Many of our internal IDs are time-sortable UUIDs. Unfortunately, these can't be stored as the native UUID type in ClickHouse right now:

Due to historical reasons, UUIDs are sorted by their second half. UUIDs should therefore not be used directly in a primary key, sorting key, or partition key of a table.

Because of this, we store them as u128's, carefully making sure to encode them with the correct byte-order so that their numeric sort corresponds to their timestamp. ClickHouse does support u128's (under the name UInt128), which is great, but exercise a lot of caution if you use them in queries: the ClickHouse SQL parser doesn't really understand u128's and ends up casting them to a f64. This means that a pair of queries like:

INSERT INTO table(id) VALUES('26164820087713635541294893952713693207');
SELECT * FROM table WHERE id = 26164820087713635541294893952713693207;

will fail because the bare 26164820087713635541294893952713693207 gets interpreted as the IEEE 754 floating point value 2.6164820087713633×1037.

You can work around this by providing type annotations to your queries:

SELECT * FROM table WHERE id = 26164820087713635541294893952713693207::UInt128;

or by passing query input as strings:

SELECT * FROM table WHERE id = '26164820087713635541294893952713693207';

clickhouse-rs works around this by always annotating types when inserting client-side bind values of u128's. Server-side bind values ("parameters") must always have type annotations for all types and are not affected by this issue.


Stay tuned at https://www.svix.com/blog for future posts about our ClickHouse migration! Be sure to follow us on Github or RSS for the latest updates for the Svix webhook service, or join the discussion on our community Slack.

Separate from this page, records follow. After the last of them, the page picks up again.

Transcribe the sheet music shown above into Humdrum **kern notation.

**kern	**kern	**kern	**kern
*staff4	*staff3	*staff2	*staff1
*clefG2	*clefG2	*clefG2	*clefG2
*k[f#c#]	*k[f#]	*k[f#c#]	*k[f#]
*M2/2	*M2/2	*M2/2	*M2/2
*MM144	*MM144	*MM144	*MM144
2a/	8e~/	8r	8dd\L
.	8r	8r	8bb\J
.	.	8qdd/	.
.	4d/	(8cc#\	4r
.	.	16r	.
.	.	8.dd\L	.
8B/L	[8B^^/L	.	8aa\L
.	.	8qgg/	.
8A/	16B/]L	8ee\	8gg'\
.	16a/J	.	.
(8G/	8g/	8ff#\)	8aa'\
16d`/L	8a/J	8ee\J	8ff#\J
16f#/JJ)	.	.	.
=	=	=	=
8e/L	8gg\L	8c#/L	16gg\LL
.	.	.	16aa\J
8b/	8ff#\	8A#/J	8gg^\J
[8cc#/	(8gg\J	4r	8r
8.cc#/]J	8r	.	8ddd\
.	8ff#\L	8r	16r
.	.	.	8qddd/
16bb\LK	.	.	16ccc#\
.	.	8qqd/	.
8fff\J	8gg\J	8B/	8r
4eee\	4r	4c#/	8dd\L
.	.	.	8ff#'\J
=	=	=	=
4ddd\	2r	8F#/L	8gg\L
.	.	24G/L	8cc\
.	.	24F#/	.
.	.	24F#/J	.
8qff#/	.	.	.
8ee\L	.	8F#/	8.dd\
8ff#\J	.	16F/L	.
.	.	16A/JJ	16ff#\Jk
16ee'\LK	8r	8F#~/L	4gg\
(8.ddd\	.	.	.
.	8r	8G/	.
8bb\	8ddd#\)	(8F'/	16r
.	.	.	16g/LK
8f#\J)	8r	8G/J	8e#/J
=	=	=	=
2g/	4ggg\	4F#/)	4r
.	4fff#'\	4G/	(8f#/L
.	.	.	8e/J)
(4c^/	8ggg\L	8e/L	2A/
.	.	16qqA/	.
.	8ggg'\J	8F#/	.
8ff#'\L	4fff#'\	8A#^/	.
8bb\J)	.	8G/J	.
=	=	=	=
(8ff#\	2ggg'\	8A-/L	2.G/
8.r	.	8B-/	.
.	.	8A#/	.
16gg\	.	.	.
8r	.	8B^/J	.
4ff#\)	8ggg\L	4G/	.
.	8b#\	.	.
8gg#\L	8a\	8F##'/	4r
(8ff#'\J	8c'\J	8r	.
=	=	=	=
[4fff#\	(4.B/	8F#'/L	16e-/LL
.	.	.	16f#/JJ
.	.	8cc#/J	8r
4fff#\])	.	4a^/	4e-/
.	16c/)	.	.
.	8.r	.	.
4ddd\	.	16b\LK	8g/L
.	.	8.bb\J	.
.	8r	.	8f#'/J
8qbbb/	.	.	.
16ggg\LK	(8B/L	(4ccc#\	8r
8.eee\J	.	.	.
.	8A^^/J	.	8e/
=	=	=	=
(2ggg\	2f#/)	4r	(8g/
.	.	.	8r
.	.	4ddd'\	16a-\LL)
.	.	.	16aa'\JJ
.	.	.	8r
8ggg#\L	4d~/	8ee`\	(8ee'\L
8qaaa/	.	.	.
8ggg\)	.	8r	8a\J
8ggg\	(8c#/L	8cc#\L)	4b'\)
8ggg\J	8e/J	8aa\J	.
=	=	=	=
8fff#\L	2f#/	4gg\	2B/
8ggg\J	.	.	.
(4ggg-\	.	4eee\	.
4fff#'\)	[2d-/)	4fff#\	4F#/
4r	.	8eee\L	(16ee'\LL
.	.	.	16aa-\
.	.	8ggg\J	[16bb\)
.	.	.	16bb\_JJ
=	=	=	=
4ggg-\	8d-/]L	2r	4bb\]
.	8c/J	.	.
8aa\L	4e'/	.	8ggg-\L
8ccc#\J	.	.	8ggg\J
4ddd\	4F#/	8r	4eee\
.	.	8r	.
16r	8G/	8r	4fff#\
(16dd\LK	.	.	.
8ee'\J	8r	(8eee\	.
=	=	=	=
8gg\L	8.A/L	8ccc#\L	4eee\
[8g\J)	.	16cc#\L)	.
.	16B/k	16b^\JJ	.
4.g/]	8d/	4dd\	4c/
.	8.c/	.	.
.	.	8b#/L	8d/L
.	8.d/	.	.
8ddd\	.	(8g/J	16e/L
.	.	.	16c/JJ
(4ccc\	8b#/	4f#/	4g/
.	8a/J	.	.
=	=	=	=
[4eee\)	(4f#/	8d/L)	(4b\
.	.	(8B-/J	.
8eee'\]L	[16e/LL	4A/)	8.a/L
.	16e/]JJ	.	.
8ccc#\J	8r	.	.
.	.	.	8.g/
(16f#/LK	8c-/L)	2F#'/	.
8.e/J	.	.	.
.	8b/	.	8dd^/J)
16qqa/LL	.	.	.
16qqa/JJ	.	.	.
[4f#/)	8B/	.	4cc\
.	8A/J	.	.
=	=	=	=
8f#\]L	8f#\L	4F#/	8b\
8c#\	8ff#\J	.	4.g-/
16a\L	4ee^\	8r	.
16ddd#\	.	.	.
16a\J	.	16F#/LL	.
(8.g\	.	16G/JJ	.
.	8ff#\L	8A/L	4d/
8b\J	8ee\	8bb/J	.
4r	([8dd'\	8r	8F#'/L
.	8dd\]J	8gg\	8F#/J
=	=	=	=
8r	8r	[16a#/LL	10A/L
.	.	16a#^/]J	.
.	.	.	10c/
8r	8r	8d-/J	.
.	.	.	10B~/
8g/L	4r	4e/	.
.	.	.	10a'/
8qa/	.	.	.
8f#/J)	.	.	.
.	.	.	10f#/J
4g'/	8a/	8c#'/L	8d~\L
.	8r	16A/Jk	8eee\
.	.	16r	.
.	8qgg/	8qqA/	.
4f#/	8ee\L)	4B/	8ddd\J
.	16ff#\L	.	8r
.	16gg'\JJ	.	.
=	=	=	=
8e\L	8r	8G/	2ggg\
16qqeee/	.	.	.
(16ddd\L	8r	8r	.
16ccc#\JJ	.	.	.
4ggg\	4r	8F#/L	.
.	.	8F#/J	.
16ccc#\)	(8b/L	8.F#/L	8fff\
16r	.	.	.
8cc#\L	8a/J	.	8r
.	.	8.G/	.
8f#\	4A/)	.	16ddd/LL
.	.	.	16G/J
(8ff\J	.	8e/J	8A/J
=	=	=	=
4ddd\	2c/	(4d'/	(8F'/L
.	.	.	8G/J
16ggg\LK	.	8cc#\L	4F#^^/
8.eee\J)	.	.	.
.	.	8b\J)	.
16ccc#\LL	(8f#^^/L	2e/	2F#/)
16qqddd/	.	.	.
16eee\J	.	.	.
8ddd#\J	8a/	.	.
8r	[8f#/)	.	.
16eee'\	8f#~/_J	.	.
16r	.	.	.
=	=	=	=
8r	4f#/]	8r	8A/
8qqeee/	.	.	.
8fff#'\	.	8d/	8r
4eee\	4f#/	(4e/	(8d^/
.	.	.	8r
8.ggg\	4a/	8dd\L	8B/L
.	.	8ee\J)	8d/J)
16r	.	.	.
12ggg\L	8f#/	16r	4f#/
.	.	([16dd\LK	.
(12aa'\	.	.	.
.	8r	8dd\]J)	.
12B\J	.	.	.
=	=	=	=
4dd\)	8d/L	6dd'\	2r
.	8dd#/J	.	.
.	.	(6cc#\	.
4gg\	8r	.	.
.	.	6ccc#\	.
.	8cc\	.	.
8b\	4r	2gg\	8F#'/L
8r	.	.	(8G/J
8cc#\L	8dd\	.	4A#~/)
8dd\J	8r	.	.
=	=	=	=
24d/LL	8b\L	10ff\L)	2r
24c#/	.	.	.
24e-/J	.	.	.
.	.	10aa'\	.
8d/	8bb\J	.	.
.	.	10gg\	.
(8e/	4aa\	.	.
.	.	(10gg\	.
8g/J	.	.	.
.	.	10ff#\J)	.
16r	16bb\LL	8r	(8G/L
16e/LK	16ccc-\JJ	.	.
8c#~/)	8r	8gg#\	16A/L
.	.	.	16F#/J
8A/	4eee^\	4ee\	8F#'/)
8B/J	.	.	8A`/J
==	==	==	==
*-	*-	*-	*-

Does this work sound interesting to you? Are you excited about what lies beyond "Getting Started"? Come work with us!

Footnotes

  1. Don't worry, they're working on it

  2. Although do note that any wire-protocol mismatches like incorrect struct types will result in a panic! as opposed to a Result::Err, so it's helpful to have a panic handler installed and appropriately configured, especially during development.

  3. The Unix epoch is January 1, 1970 at 00:00:00Z; ClickHouse (unlike traditional Unixes) uses unsigned 32-bit numbers, so it can represent times until the year 2106, which is a bit better than 2038, but still too close for comfort.

  4. ClickHouse SQL is a fascinating beast! There are the obvious things, like the lack of an UPDATE statement, but some of my favorite unusual features are SELECT ... WITH FILL, PREWHERE, and SAMPLE.